:: Data provided

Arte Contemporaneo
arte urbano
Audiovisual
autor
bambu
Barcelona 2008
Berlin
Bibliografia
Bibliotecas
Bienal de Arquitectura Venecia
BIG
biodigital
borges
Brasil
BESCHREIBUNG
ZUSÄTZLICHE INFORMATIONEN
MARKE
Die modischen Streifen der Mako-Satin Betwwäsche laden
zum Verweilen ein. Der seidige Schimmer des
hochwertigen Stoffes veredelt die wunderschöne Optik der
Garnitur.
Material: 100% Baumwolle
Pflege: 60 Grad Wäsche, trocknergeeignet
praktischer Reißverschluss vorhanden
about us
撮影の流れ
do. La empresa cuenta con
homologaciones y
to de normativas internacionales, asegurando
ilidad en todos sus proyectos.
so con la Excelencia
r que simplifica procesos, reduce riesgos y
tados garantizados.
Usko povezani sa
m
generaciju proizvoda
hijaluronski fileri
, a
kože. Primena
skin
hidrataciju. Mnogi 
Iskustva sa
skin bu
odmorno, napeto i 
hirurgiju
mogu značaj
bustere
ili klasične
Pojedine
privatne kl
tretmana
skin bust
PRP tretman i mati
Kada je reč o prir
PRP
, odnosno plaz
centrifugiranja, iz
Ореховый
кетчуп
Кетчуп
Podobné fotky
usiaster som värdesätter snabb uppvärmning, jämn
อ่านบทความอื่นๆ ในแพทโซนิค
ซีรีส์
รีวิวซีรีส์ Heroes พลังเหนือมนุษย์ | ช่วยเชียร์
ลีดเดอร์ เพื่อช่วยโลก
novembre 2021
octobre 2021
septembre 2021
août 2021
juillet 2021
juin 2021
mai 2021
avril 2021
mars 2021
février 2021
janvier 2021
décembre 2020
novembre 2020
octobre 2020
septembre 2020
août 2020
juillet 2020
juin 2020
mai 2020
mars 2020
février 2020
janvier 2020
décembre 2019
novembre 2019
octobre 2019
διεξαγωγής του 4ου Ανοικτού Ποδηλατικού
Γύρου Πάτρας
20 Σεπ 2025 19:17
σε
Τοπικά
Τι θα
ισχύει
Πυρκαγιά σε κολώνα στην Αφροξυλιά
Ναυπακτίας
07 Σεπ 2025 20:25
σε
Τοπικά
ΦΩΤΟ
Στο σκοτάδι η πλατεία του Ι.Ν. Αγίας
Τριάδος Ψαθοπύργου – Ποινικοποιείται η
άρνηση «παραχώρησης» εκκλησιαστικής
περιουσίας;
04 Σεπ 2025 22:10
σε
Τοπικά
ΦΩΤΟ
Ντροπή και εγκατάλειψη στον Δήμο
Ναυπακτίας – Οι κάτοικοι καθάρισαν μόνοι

::::

To-do item - Repeat exactly the lines above, starting with the first line of the records and finishing with the line holding "Pflege: 60 Grad Wäsche, trocknergeeignet". Add no other line.

Response area -
Arte Contemporaneo
arte urbano
Audiovisual
autor
bambu
Barcelona 2008
Berlin
Bibliografia
Bibliotecas
Bienal de Arquitectura Venecia
BIG
biodigital
borges
Brasil
BESCHREIBUNG
ZUSÄTZLICHE INFORMATIONEN
MARKE
Die modischen Streifen der Mako-Satin Betwwäsche laden
zum Verweilen ein. Der seidige Schimmer des
hochwertigen Stoffes veredelt die wunderschöne Optik der
Garnitur.
Material: 100% Baumwolle
Pflege: 60 Grad Wäsche, trocknergeeignet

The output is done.